→ ASSIGNMENT
Report all lines of the records that contain "bauleitplanung".

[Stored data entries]
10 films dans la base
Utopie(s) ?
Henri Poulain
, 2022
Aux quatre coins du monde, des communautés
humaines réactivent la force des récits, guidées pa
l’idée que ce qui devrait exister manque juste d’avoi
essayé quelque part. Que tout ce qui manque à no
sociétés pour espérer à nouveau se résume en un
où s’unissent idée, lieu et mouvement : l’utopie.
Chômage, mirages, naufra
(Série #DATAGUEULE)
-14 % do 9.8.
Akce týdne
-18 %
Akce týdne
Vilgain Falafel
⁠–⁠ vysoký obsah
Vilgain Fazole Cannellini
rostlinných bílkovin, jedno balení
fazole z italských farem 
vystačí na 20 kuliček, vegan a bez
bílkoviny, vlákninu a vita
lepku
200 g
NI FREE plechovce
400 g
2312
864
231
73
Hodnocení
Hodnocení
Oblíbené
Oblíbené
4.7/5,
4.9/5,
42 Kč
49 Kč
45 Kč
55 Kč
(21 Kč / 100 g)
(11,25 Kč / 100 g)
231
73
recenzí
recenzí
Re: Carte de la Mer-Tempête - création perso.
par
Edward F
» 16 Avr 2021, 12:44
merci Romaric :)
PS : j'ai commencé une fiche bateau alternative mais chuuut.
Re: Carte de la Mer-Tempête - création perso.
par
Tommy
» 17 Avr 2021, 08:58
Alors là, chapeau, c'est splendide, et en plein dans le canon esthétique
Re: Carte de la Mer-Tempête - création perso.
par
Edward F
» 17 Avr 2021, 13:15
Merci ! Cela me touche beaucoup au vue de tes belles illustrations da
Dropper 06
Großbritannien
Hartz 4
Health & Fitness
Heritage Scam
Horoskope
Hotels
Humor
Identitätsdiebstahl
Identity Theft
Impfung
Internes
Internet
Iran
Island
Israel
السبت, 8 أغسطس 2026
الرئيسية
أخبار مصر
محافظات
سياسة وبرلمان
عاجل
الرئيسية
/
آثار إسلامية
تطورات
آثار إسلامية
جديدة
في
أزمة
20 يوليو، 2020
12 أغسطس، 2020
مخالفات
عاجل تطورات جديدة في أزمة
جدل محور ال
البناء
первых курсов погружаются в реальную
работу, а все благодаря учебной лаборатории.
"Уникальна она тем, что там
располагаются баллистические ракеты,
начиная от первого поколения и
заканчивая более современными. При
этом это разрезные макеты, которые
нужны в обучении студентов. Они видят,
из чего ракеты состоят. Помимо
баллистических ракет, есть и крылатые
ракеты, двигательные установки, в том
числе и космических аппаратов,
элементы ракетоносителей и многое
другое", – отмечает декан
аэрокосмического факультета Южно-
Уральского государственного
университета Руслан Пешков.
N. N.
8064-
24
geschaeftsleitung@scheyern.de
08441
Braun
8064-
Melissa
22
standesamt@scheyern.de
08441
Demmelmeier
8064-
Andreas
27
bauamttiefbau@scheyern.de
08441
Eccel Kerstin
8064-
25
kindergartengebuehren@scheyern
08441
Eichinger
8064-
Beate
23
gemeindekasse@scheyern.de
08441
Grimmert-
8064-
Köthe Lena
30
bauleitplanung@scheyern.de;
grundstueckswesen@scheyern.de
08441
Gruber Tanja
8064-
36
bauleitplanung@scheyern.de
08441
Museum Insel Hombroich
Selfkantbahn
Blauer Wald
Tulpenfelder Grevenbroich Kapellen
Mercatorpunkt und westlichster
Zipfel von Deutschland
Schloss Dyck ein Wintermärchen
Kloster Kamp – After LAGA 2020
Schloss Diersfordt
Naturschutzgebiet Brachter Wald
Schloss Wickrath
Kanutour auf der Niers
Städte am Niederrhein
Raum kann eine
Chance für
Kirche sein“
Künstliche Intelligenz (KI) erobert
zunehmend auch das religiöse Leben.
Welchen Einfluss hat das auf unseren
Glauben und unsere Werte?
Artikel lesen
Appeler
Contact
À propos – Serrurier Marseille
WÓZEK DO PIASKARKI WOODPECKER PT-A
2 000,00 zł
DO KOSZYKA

→ EXERCISE RESPONSE
bauleitplanung@scheyern.de;
bauleitplanung@scheyern.de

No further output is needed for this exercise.